Jeszcze w grudniu sternicy toruńskiego klubu informowali, że nazwisko nowego menedżera ogłoszone zostanie do końca 2012 roku. Kwestia obsadzenia stanowiska okazała się jednak trudna do realizacji ze względu na... święta. - Rozmowy nie były trudne, uniemożliwiał je nam okres świąteczny i wiele wolnych dni, więc na termin ogłoszenia nazwiska nowego menedżera wpływ miał raczej kalendarz. Ale już trzeci dzień nowego roku okazał się dobrą datą, aby poinformować o naszym wyborze - wyjaśnił prezes KST Unibax, Mateusz Kurzawski.

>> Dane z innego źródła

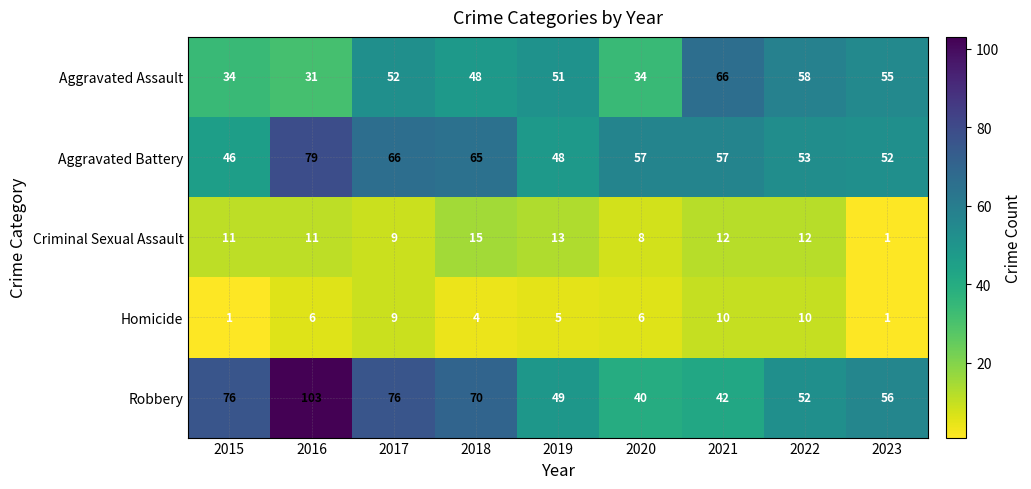

Count the Homicide values in the range 4 to 9.

5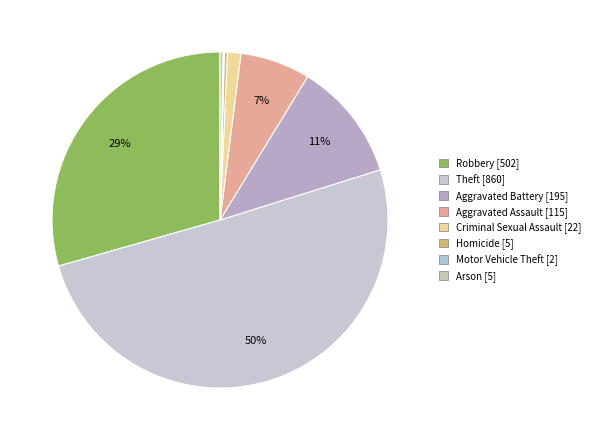

The Robbery slice represents 29% of the pie. True or false?

True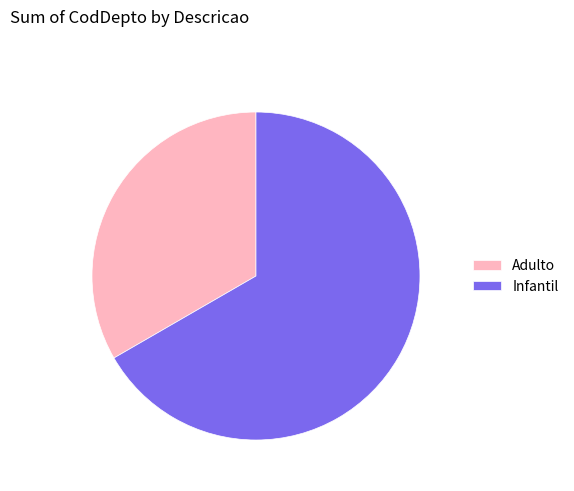

Rank the categories by value from lowest to highest.

Adulto, Infantil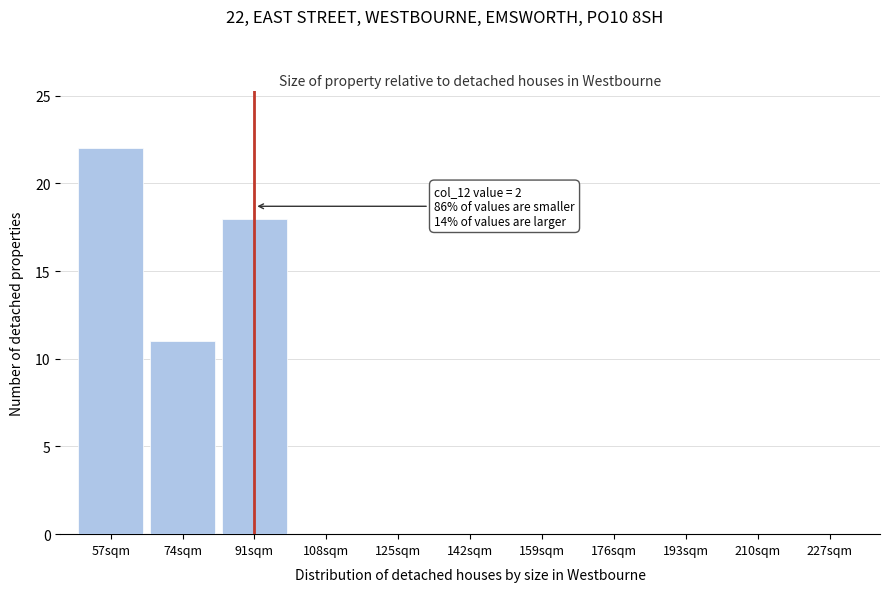

Reading left to right, extract all data points from this chart.

57sqm=22	74sqm=11	91sqm=18	108sqm=0	125sqm=0	142sqm=0	159sqm=0	176sqm=0	193sqm=0	210sqm=0	227sqm=0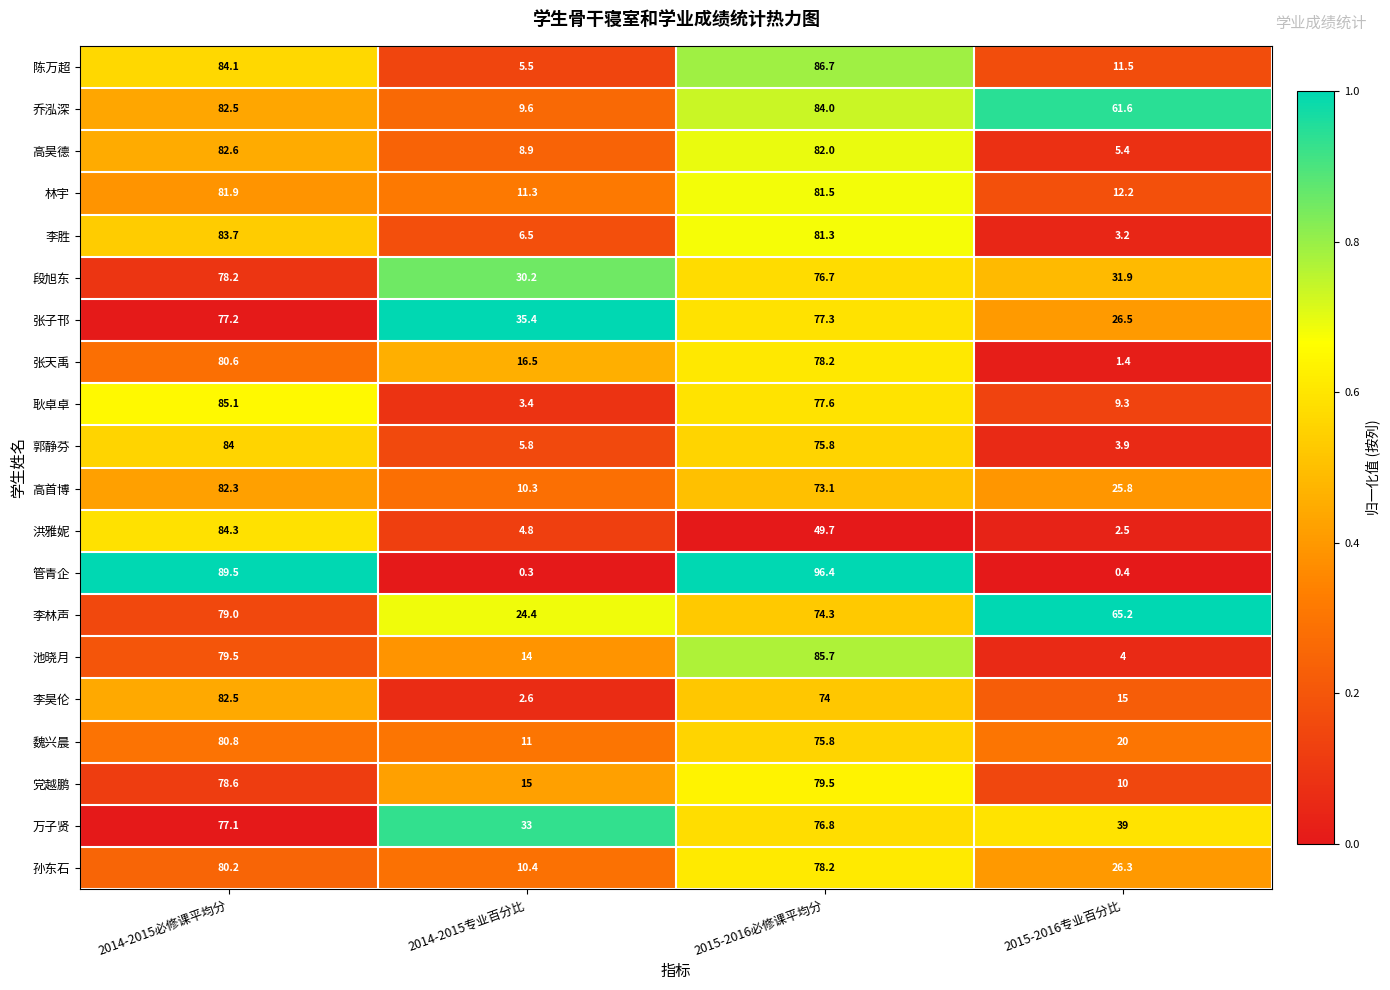

List the labels in order of 高首博 value, largest first.

2014-2015必修课平均分, 2015-2016必修课平均分, 2015-2016专业百分比, 2014-2015专业百分比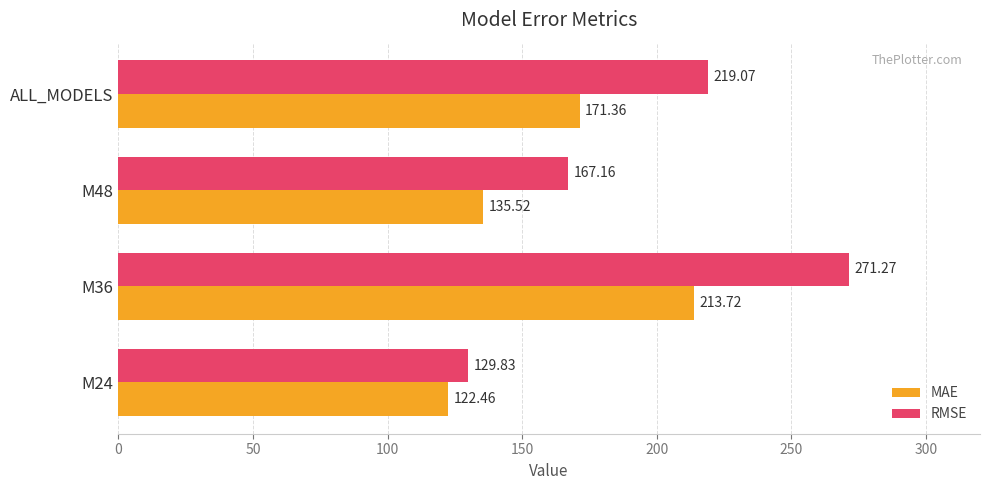

Where is MAE nearest to the value 168?

ALL_MODELS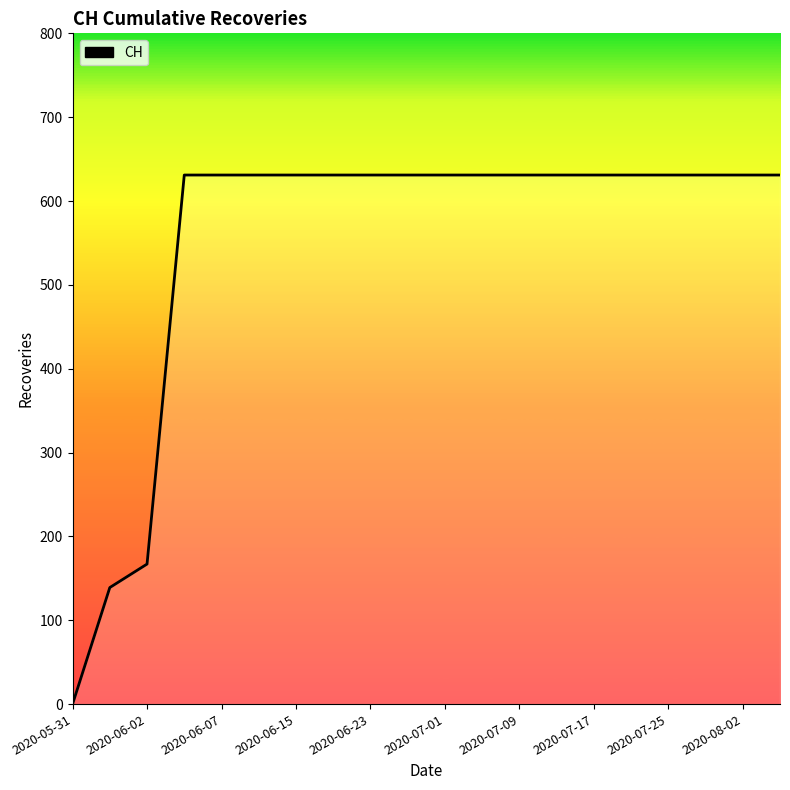

What is the maximum value shown in the chart?

631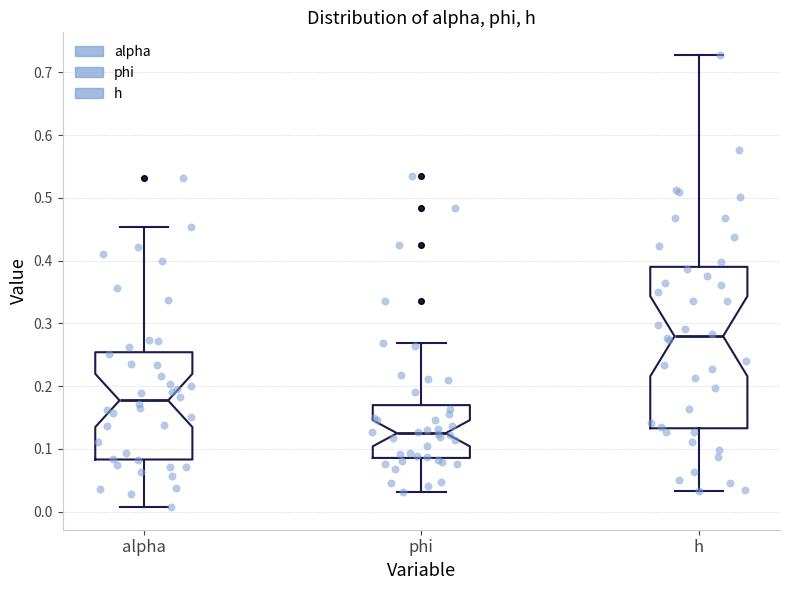

Reading left to right, read every box against the y-axis: the position of its median line, the range the box covers, and the ends of its whiskers. The values are not printed on the chart, so give them approximately, as read against the axis.

alpha: median 0.18, box 0.08 to 0.25, whiskers 0.01 to 0.45
phi: median 0.12, box 0.09 to 0.17, whiskers 0.03 to 0.27
h: median 0.28, box 0.13 to 0.39, whiskers 0.03 to 0.73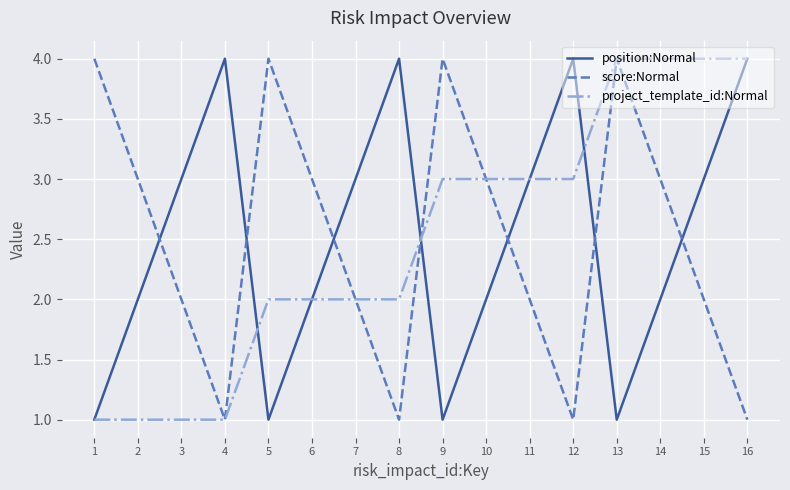

Reading right to left, extract all data points from this chart.

position:Normal: 16=4	15=3	14=2	13=1	12=4	11=3	10=2	9=1	8=4	7=3	6=2	5=1	4=4	3=3	2=2	1=1
score:Normal: 16=1	15=2	14=3	13=4	12=1	11=2	10=3	9=4	8=1	7=2	6=3	5=4	4=1	3=2	2=3	1=4
project_template_id:Normal: 16=4	15=4	14=4	13=4	12=3	11=3	10=3	9=3	8=2	7=2	6=2	5=2	4=1	3=1	2=1	1=1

Zarówno Sławomir Kryjom jak i Kurzawski zgodnie twierdzą, że kwestia odejścia Kryjoma z pracy w Unibaksie w 2011 roku nie miała wpływu na przebieg negocjacji. - Nie rozmawialiśmy o przeszłości. Nie ma sensu cofać się myślami, ale trzeba myśleć o tym co będzie - przede wszystkim o zwycięstwach. Menedżer będzie podejmował decyzje odnośnie składu, a celem całej drużyny jest jak najlepszy rezultat. Nie jest tajemnicą, że celujemy w mistrzostwo - zaznaczył sternik toruńskiego klubu.
Menedżer Aniołów będzie w 2013 roku organizował również zawody Indywidualnych Mistrzostw Europy. Według prezesa Unibaksu, funkcje te nie będą ze sobą kolidować. - Sławomir Kryjom będzie łączył dwie funkcje, ale już podczas rozmów doszliśmy do porozumienia, że praca w klubie będzie priorytetem. Współpracować będzie również z Janem Ząbikiem i Mirosławem Kowalikiem, którzy razem zajmą się szkoleniem młodzieży. Do tej pory nie było problemu z podziałem obowiązków, myślę więc, że podobnie będzie w kolejnym sezonie - zakończył Kurzawski.